Winkler Prins

Anthony Winkler Prins (1870)

Gepubliceerd op 08-08-2018

Jute

betekenis & definitie

Jute is de naam van eene spinbare stof, welke verkregen wordt uit de bastvezels van eenige Corehorus soorten, tot de familie der Tiliaceën bekoorende. In Oost-Indië zuivert men die vezels, waarna men ze droogt en met traan insmeert. De inboorlingen gebruiken ze van ouds tot het vervaardigen van kleedingstukken, zakken, vloerkleeden enz. Reeds 40 jaar geleden werd jute uitgevoerd uit de haven van Bengalen naar de spinnerijen te Dundee in Schotland.

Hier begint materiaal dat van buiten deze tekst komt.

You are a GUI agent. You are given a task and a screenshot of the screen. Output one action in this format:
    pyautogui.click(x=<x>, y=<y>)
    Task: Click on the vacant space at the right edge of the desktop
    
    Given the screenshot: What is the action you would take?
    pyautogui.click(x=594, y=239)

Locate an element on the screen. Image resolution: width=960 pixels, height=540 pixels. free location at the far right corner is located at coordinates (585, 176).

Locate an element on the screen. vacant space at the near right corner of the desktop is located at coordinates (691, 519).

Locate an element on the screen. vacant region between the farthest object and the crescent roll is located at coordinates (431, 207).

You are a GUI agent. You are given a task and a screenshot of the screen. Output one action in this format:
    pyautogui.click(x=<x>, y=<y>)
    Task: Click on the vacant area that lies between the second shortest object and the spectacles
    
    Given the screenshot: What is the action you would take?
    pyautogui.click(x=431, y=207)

Men heeft verschillende soorten van jute naar gelang der gewassen, waarvan de vezels afkomstig zijn. Daartoe behooren Corchorus olitorius en C. c sul ris alsmede O. textilis, welke in Algérië te huis behoort. De Oost-Indische juteplanten zijn éénjarige kruiden, die in April of Mei gezaaid en in den herfst geoogst worden. Men snijdt de stengels bij den wortel af en legt ze in water te weeken, waarna men de bastvezels er in de lengte afhaalt zonder deze of ook den stengel te breken. Zij worden in het water afgespoeld en daarna gedroogd. De kleur der vezels is aanvankelijk wit, doch wordt later geel. Zij zijn buisvormig, evenals die van wol, katoen en vlas, maar niet zoo taai. Zij worden gebraakt, gehekeld en gesponnen.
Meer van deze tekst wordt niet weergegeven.